The Supreme Court rules that the minister was wrong when he revoked the passport due to fear of Islamic State

Peter Dunne announces he will step down at the 2017 election after 33 years in parliament.

The 2016 Home Secretary, Peter Dunne, in his office a year later.
Photo: RNZ/Rebekah Parsons-King

The Supreme Court has said that the then national government broke the law in 2016 by revoking a woman’s passport on national security grounds.

The Crown was ordered to pay the woman $30,000 to cover her legal costs, but the court refused to order further payment – saying if there were any issues regarding costs in the lower courts, those courts should resolve them.

The ruling ends an eight-year legal battle shrouded in secrecy and overturns previous rulings by the Supreme Court and Court of Appeal.

As acting Home Secretary, Judith Collins suspended the woman’s passport for 10 working days in 2016 while New Zealand’s SIS spy agency prepared a report on the danger the woman posed.

That report recommended revoking the woman’s passport, which stated she planned to go to Syria to join the Islamic State group, after being detained in Turkey on her way to Syria last year. reportedly to marry an Islamic State fighter.

The woman then flew to Australia, relying instead on her passport on a letter from the Australian Entry Center granting her permission to travel there while she waited for her Australian passport to be renewed.

Home Secretary Peter Dunne then – after a half-hour secret briefing based on a 20-page briefing document with references to a further 199 pages of SIS intelligence – canceled her 12-month passport.

In his testimony to the court, Dunne said the SIS assessment sets out the view that the woman would be further indoctrinated by the Islamic State group if she traveled to Syria, and would “almost certainly… come into contact with individuals who encourage acts of terror.” “.

He believed it was likely that she would provide practical support if she married an Islamic State fighter, and that she would bring technical knowledge.

The Supreme Court has now ruled that the revocation of the passport was unlawful and invalid.

In the judgment released today, the court found that the minister had no reasonable grounds to believe that the woman intended to facilitate an act of terror, and that the briefing document provided to the minister by the SIS was not fair, accurate or adequate.

The ruling said Dunne’s reliance on the woman who might travel to Syria to join a terrorist group did not meet the legal requirement that the person pose a real danger to a country, and not just a potential danger.

The judges also found that the law required there to be evidence that the passport holder intended to travel and facilitate an act of terrorism, and Dunne had no reasonable grounds to believe this – a higher standard than mere suspicion.

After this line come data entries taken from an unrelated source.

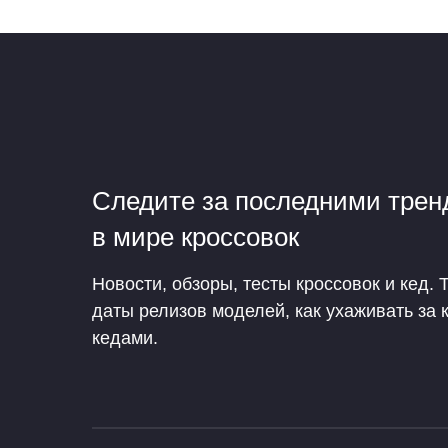
Следите за последними тре
в мире кроссовок
Новости, обзоры, тесты кроссовок и кед. 
даты релизов моделей, как ухаживать за 
кедами.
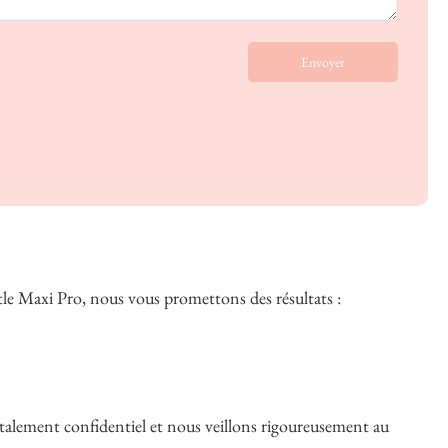
Envoyer
entle Maxi Pro, nous vous promettons des résultats :
otalement confidentiel et nous veillons rigoureusement au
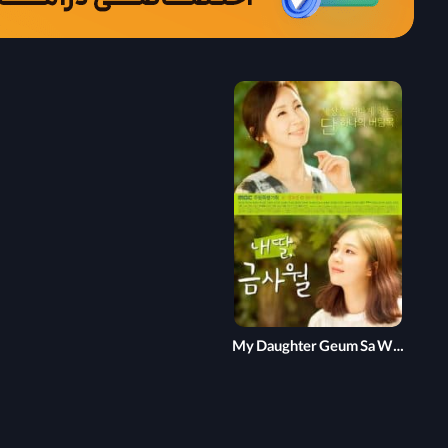
My Daughter Geum Sa Wol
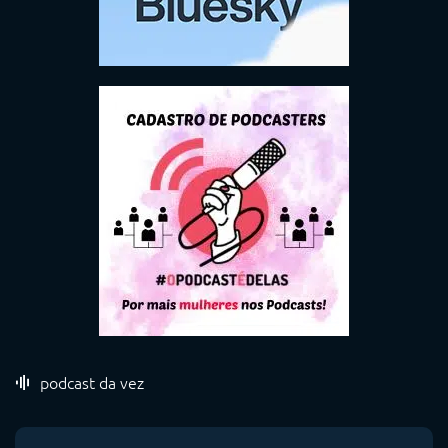
podcast da vez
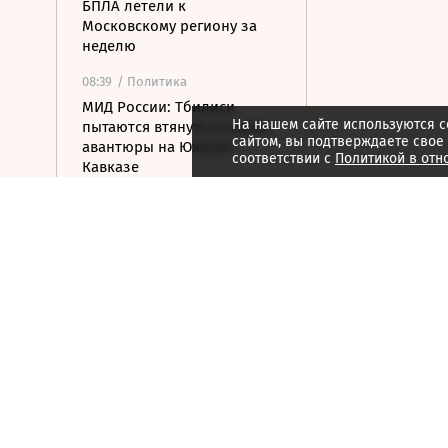
БПЛА летели к
Московскому региону за
неделю
08:39
/ Политика
МИД России: Тбилиси
На нашем сайте используются c
пытаются втянуть в новые
сайтом, вы подтверждаете свое
авантюры на Южном
соответствии с
Политикой в отн
Кавказе
08:16
/ Финансы
Банки с марта будут
блокировать переводы при
обнаружении
вредоносного ПО
07:58
/
Страна
Белгородец погиб в
результате атаки ВСУ
07:52
/
Город
Гастрономия, история
литературы и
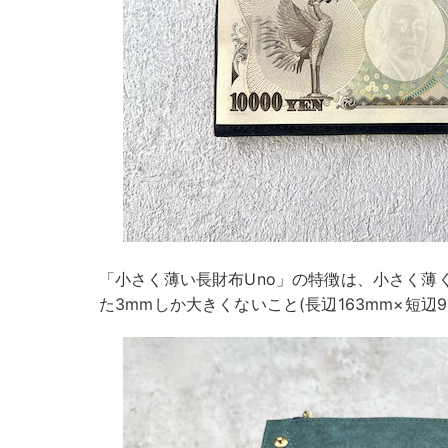
「小さく薄い長財布Uno」の特徴は、小さく薄
た3mmしか大きくないこと(長辺163mm×短辺9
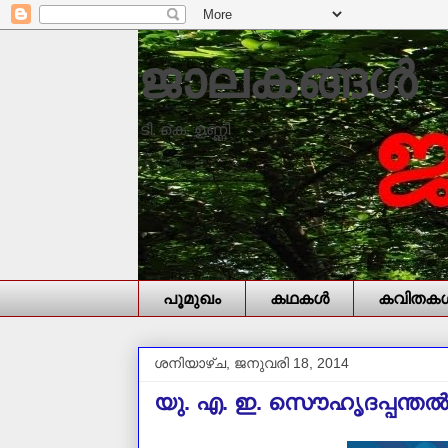
ജാലകങ്ങൾ
ടി. കെ. ഉണ്ണി
പൂമുഖം
കഥകള്‍
കവിതകള്
ശനിയാഴ്‌ച, ജനുവരി 18, 2014
യു. എ. ഇ. സൌഹൃദപ്പന്തല്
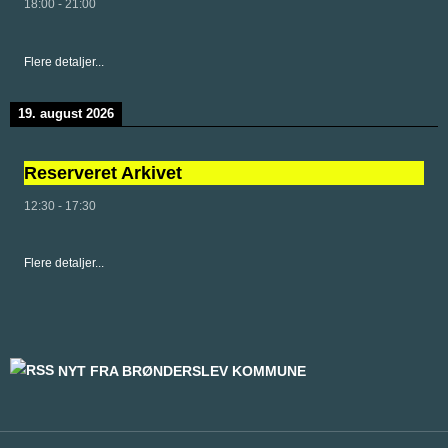
18:00
-
21:00
Flere detaljer...
19. august 2026
Reserveret Arkivet
12:30
-
17:30
Flere detaljer...
NYT FRA BRØNDERSLEV KOMMUNE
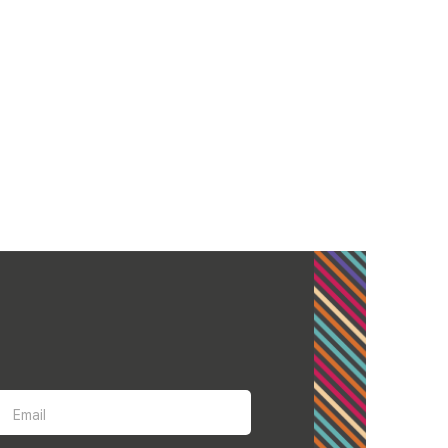
Email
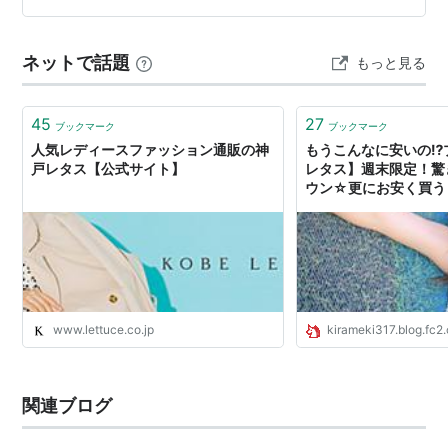
ネットで話題
もっと見る
45
27
ブックマーク
ブックマーク
人気レディースファッション通販の神
もうこんなに安いの⁉
戸レタス【公式サイト】
レタス】週末限定！驚
ウン☆更にお安く買う
www.lettuce.co.jp
kirameki317.blog.fc2
関連ブログ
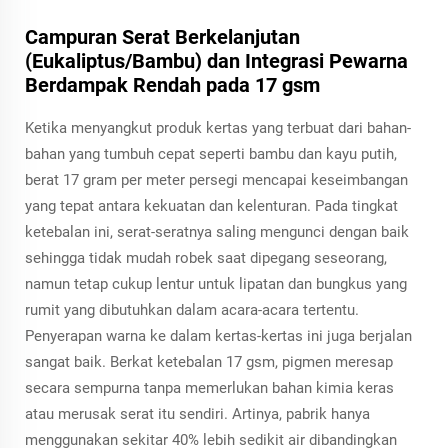
Campuran Serat Berkelanjutan
(Eukaliptus/Bambu) dan Integrasi Pewarna
Berdampak Rendah pada 17 gsm
Ketika menyangkut produk kertas yang terbuat dari bahan-
bahan yang tumbuh cepat seperti bambu dan kayu putih,
berat 17 gram per meter persegi mencapai keseimbangan
yang tepat antara kekuatan dan kelenturan. Pada tingkat
ketebalan ini, serat-seratnya saling mengunci dengan baik
sehingga tidak mudah robek saat dipegang seseorang,
namun tetap cukup lentur untuk lipatan dan bungkus yang
rumit yang dibutuhkan dalam acara-acara tertentu.
Penyerapan warna ke dalam kertas-kertas ini juga berjalan
sangat baik. Berkat ketebalan 17 gsm, pigmen meresap
secara sempurna tanpa memerlukan bahan kimia keras
atau merusak serat itu sendiri. Artinya, pabrik hanya
menggunakan sekitar 40% lebih sedikit air dibandingkan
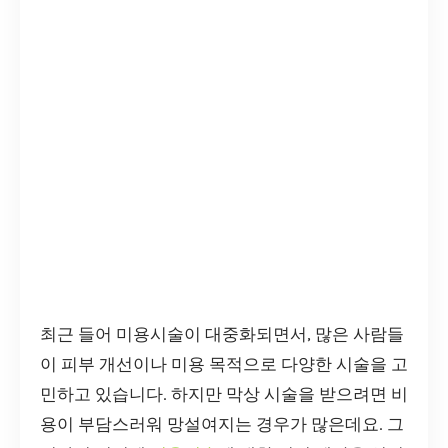
최근 들어 미용시술이 대중화되면서, 많은 사람들
이 피부 개선이나 미용 목적으로 다양한 시술을 고
민하고 있습니다. 하지만 막상 시술을 받으려면 비
용이 부담스러워 망설여지는 경우가 많은데요. 그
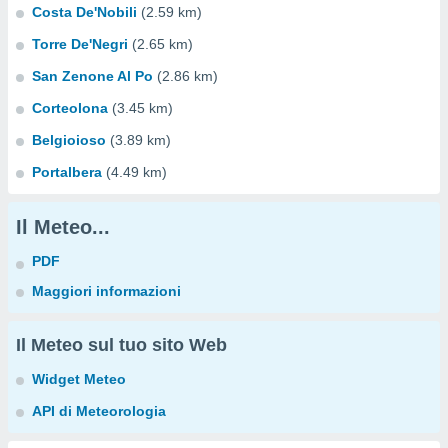
Costa De'Nobili
(2.59 km)
Torre De'Negri
(2.65 km)
San Zenone Al Po
(2.86 km)
Corteolona
(3.45 km)
Belgioioso
(3.89 km)
Portalbera
(4.49 km)
Il Meteo...
PDF
Maggiori informazioni
Il Meteo sul tuo sito Web
Widget Meteo
API di Meteorologia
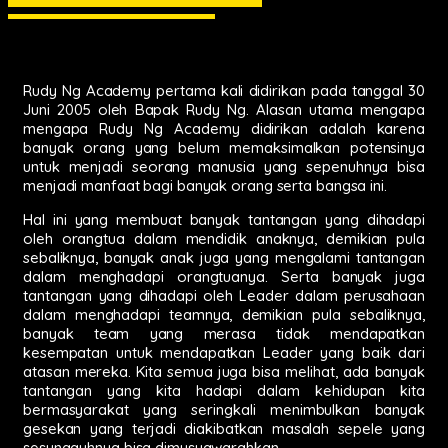
Rudy Ng Academy pertama kali didirikan pada tanggal 30
Juni 2005 oleh Bapak Rudy Ng. Alasan utama mengapa
mengapa Rudy Ng Academy didirikan adalah karena
banyak orang yang belum memaksimalkan potensinya
untuk menjadi seorang manusia yang sepenuhnya bisa
menjadi manfaat bagi banyak orang serta bangsa ini.
Hal ini yang membuat banyak tantangan yang dihadapi
oleh orangtua dalam mendidik anaknya, demikian pula
sebaliknya, banyak anak juga yang mengalami tantangan
dalam menghadapi orangtuanya. Serta banyak juga
tantangan yang dihadapi oleh Leader dalam perusahaan
dalam menghadapi teamnya, demikian pula sebaliknya,
banyak team yang merasa tidak mendapatkan
kesempatan untuk mendapatkan Leader yang baik dari
atasan mereka. Kita semua juga bisa melihat, ada banyak
tantangan yang kita hadapi dalam kehidupan kita
bermasyarakat yang seringkali menimbulkan banyak
gesekan yang terjadi diakibatkan masalah sepele yang
sesungguhnya bisa dimusyawarahkan.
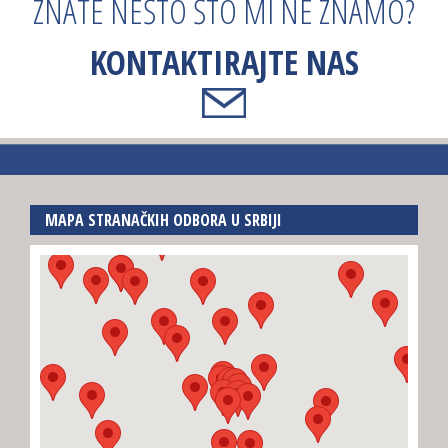
ZNATE NEŠTO ŠTO MI NE ZNAMO?
KONTAKTIRAJTE NAS
MAPA STRANAČKIH ODBORA U SRBIJI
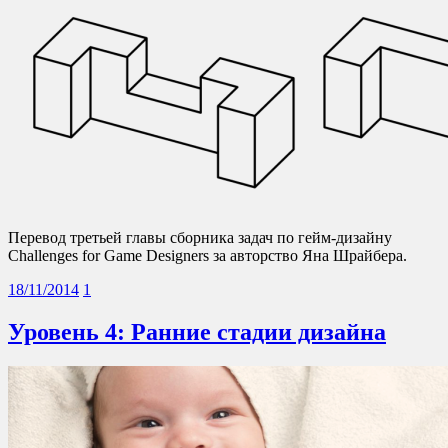
Перевод третьей главы сборника задач по гейм-дизайну
Challenges for Game Designers за авторство Яна Шрайбера.
18/11/2014
1
Уровень 4: Ранние стадии дизайна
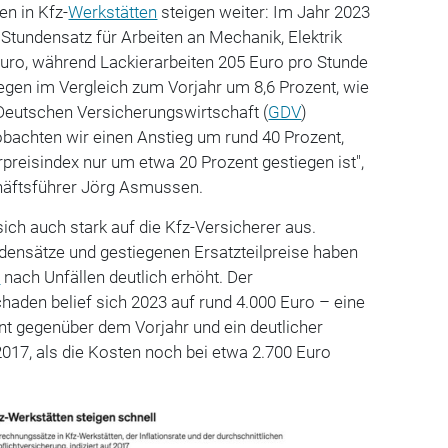
en in Kfz-
Werkstätten
steigen weiter: Im Jahr 2023
 Stundensatz für Arbeiten an Mechanik, Elektrik
Euro, während Lackierarbeiten 205 Euro pro Stunde
iegen im Vergleich zum Vorjahr um 8,6 Prozent, wie
eutschen Versicherungswirtschaft (
GDV
)
eobachten wir einen Anstieg um rund 40 Prozent,
reisindex nur um etwa 20 Prozent gestiegen ist",
häftsführer Jörg Asmussen.
sich auch stark auf die Kfz-Versicherer aus.
densätze und gestiegenen Ersatzteilpreise haben
n
nach Unfällen deutlich erhöht. Der
haden belief sich 2023 auf rund 4.000 Euro – eine
nt gegenüber dem Vorjahr und ein deutlicher
2017, als die Kosten noch bei etwa 2.700 Euro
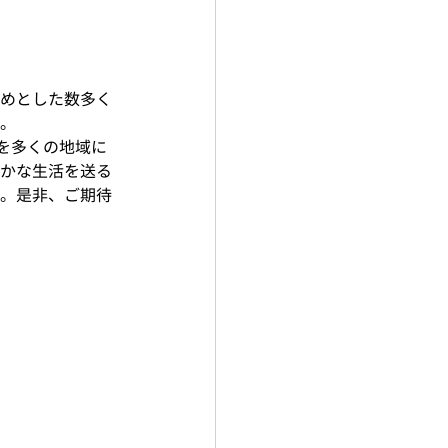
めとした数多く
。
スを多くの地域に
かな生活を送る
。是非、ご期待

The woman ultimately did not go to Syria or return to New Zealand, and became eligible for a New Zealand passport again in late 2017, but did not apply.

Islamic State remains a designated terrorist entity under the Terrorism Suppression Act.

Director-General Andrew Hampton said the NZSIS was required to provide advice on national security risks to supporting agencies.

“We take our obligations to prevent individuals from traveling abroad with the intention of joining a terrorist organization very seriously. Since 2016, the NZSIS has reviewed the processes associated with the advice it provides regarding passport cancellation decisions.”

He said the SIS would take time to fully consider the High Court judgment to identify any further areas where processes could be improved.